According to online sources, the Fountain is the place to go to if you fancy a decent beer in Gloucester. It’s located down a little side alley but there’s an A-Frame board on the main street to help you find the place with the minimum of fuss. Inside it feels a little run-down and local but the staff greet you with a smile and a glad word and nobody gives you daggers. The bar was home to seven ales and one cider: Tribute, Jail Ale, Otter Ale, Butcombe Bitter, Purity Saddleback, Cotleigh IPA, Black Sheep Bitter and Orchard Pig’s Navel Gazer cider. Pump clips one the wall suggested that sometime in the past the Fountain had served Arbor and Bristol Beer Factory. I ordered a pint of the Cotleigh IPA, primarily because they have crafted up their pump clips.
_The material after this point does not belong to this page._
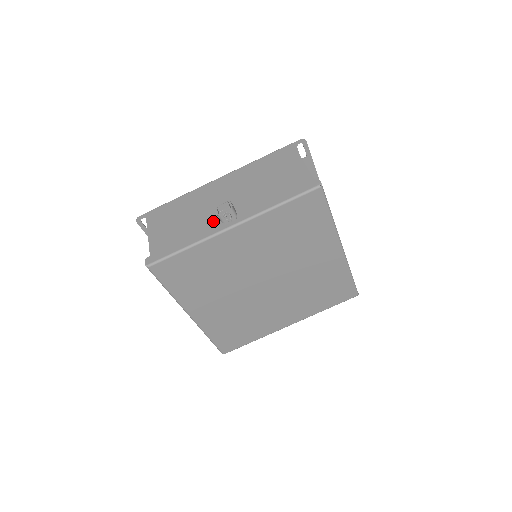
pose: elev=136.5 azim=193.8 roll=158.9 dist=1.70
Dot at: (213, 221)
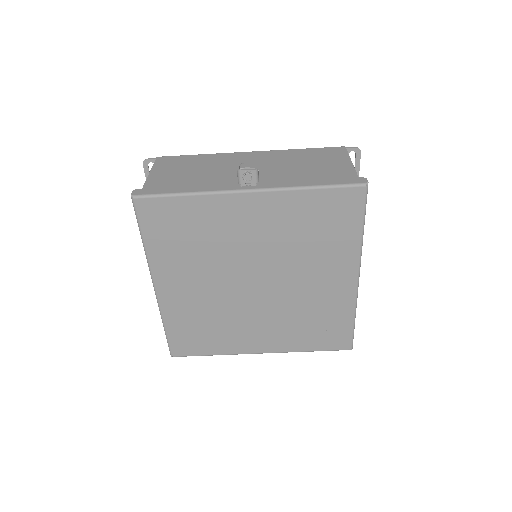
Dot at: (228, 182)
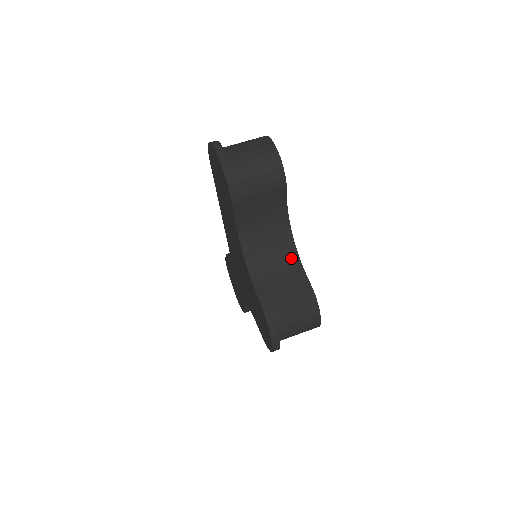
It was an acceptable enough beer but the hop hit and the 3.9% ABV means it doesn’t really warrant being called an IPA. It was lunchtime so we ordered food. My lamb roast was decent and the pint of Saddle Back I had to go with it was also decent.

The next time I visit Gloucester there’s a fair chance I’ll return to the Fountain but I won’t return to Gloucester just to visit the Fountain.


Rolleston Arms
Commercial Road


The Rolleston is a bit of Swindon institution but it’s seen better days. It’s been run down, threatened with closure, temporarily closed, reopened, run down, threatened with closure… (repeat to fade). But it’s standing.
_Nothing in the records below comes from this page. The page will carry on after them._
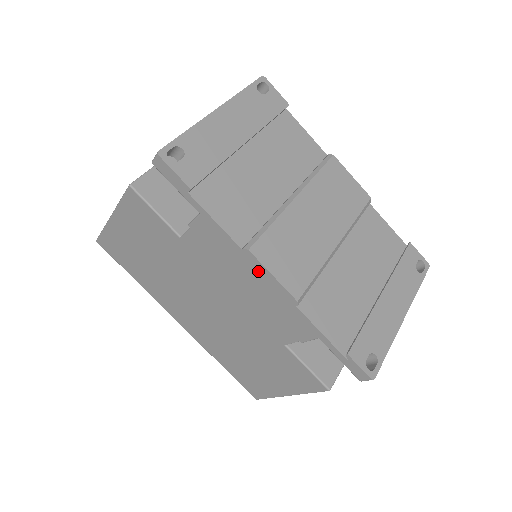
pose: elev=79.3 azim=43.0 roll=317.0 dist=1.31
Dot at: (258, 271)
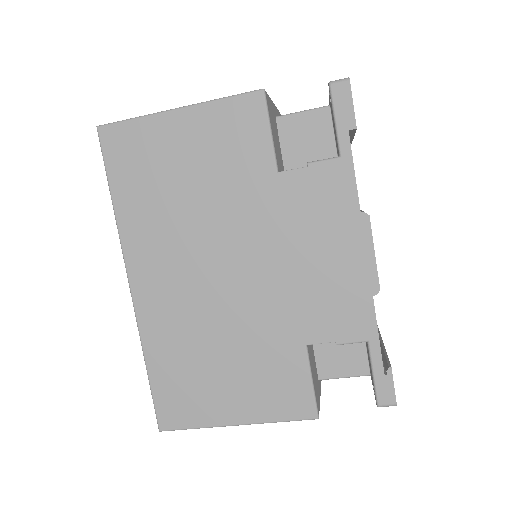
Dot at: (359, 242)
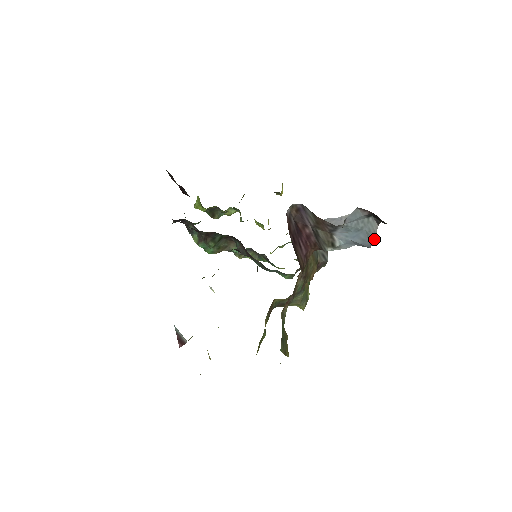
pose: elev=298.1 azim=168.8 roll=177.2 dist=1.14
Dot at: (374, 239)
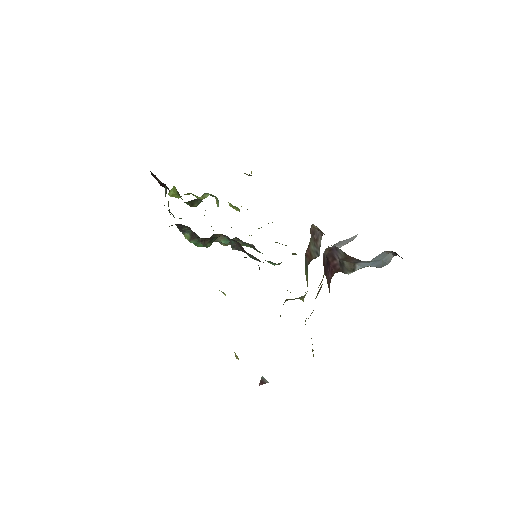
Dot at: (387, 264)
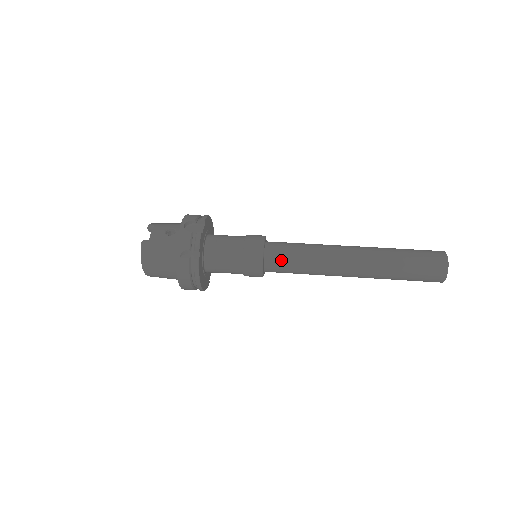
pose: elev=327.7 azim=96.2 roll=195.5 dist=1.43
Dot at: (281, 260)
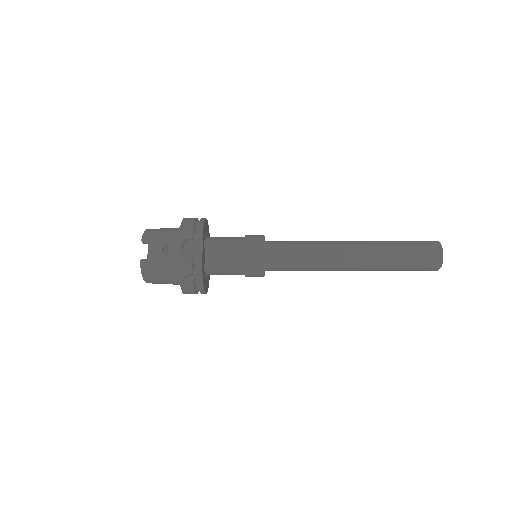
Dot at: (282, 265)
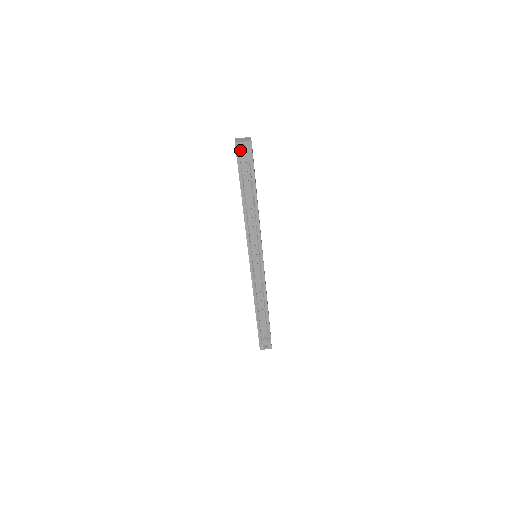
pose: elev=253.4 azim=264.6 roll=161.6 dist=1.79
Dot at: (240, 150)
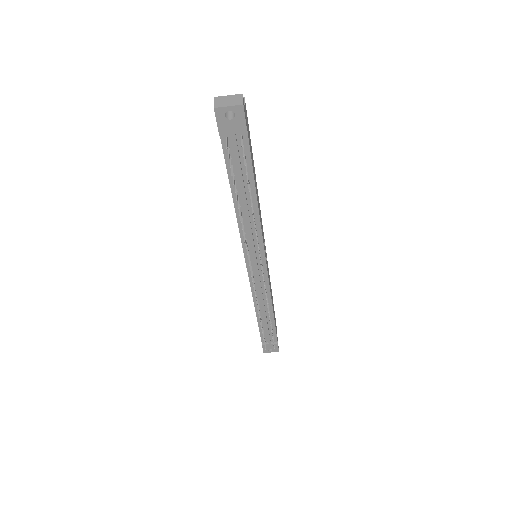
Dot at: (224, 120)
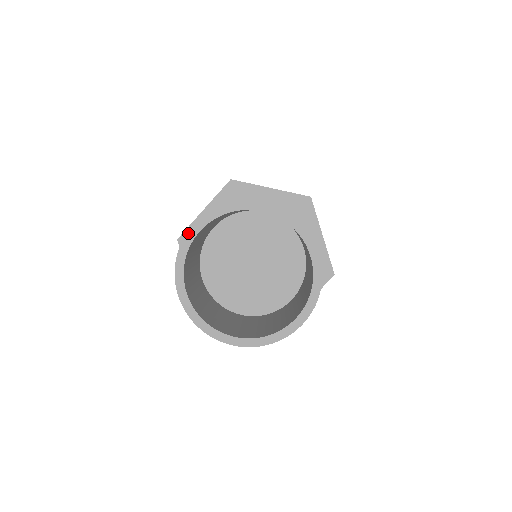
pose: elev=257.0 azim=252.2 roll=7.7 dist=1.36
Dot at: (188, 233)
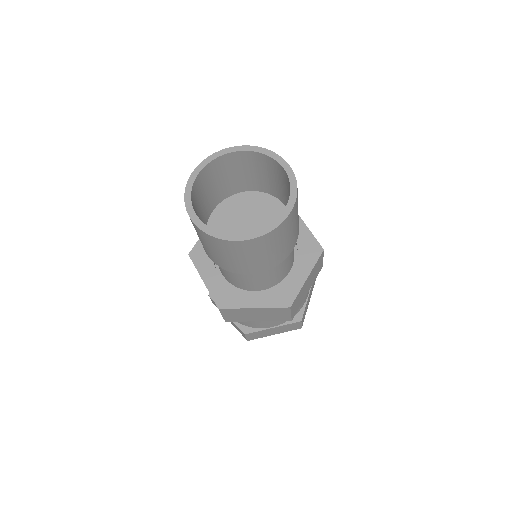
Dot at: (191, 175)
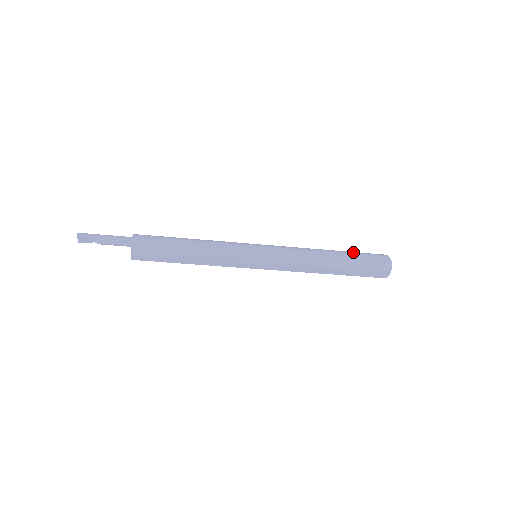
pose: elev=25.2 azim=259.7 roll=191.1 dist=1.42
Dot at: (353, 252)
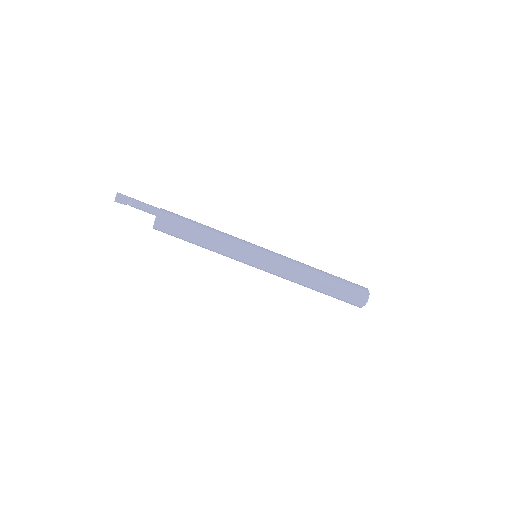
Dot at: (338, 277)
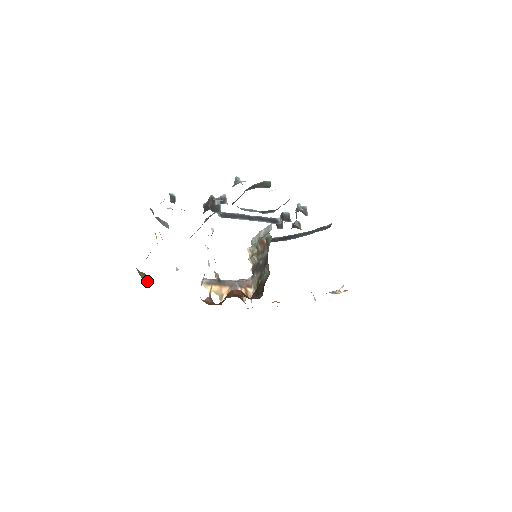
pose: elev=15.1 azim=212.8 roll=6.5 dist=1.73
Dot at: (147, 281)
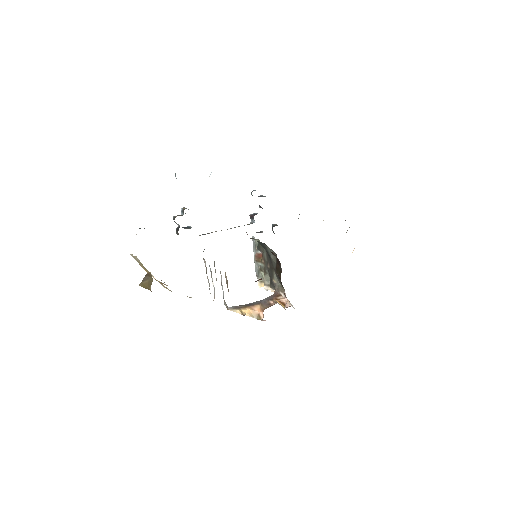
Dot at: (152, 281)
Outside is the good old Greene King logo. Nice and big to make it easier for you to avoid the place. But it’s no longer a GK pub. Or, if it is, they don’t bother having a hand in the beers that the place sells. There were a loads of big brand kegged products that you find in most mainstream pubs. The cask list offered London Pride (these days Swindon is practically a suburb of London), Doombar (we are sort of in the West Country) and Purity’s Mad Goose (our friends to the north). Naturally, I opted for a Mad Goose. It’s a good beer and I’ve long preferred it to Purity’s more famous Ubu. In the fridge, alongside the alcopops and mixers, were bottles of Bombardier, which seemed like a slightly odd choice for the only bottled beer. I took my beverage to a chewed up but comfy leather sofa.
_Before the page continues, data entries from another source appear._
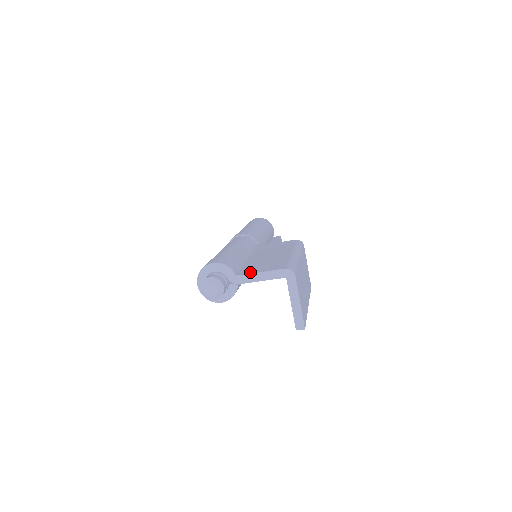
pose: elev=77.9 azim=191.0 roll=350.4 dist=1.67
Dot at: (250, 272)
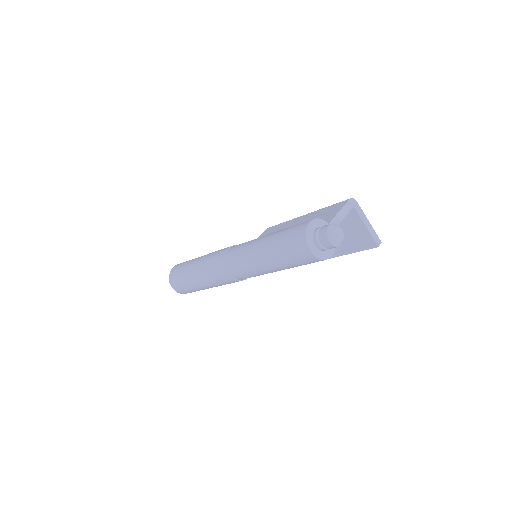
Dot at: (331, 217)
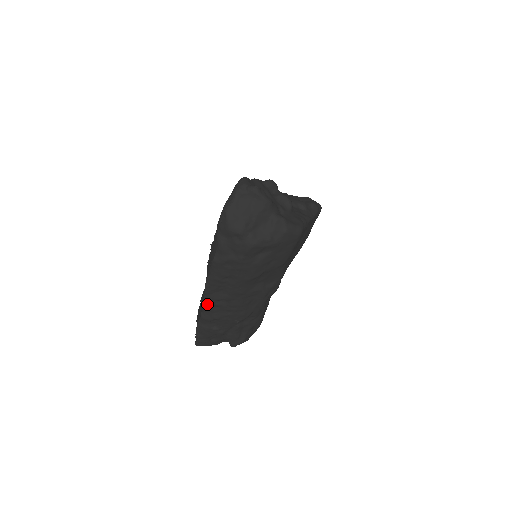
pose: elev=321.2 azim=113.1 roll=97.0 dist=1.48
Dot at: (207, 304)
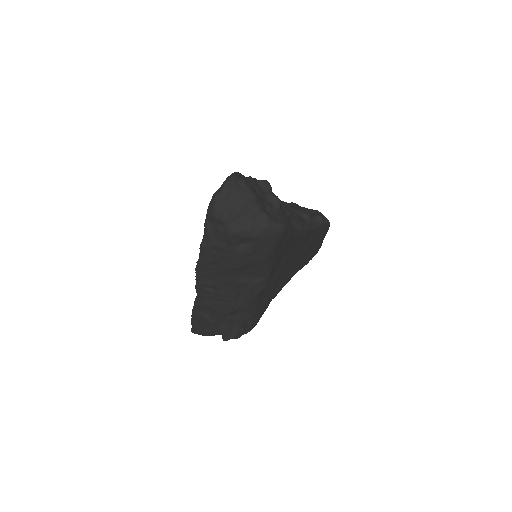
Dot at: (198, 289)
The Rolleston is a decent sized L-shaped boozer. It looks like and feels like a pub. You can sense the regret and lost opportunities as soon as you step through the doors. ‘If only I hadn’t discovered Doombar, I could have been a contender.’ There’s artwork on the walls. Artwork that you can buy, if you so desire. That’s long been a feature of the Rolleston. They don’t just sell beer. They give wall space to local artists. And they host live music. And, according to bits of paper placed strategically around the place, they do the best Sunday Roast in town – just like another 20 or so places. There’s free Wifi but only for 30 minutes but if you hang around longer you might get to re-log back in. I didn’t hang around for 30 minutes. I scooped my pint in about 25 then headed of on quest to discover Yeastie Boys.

The Rolleston is better than I remembered. I won’t be rushing back but I won’t be avoiding it with quite the fury that I once did.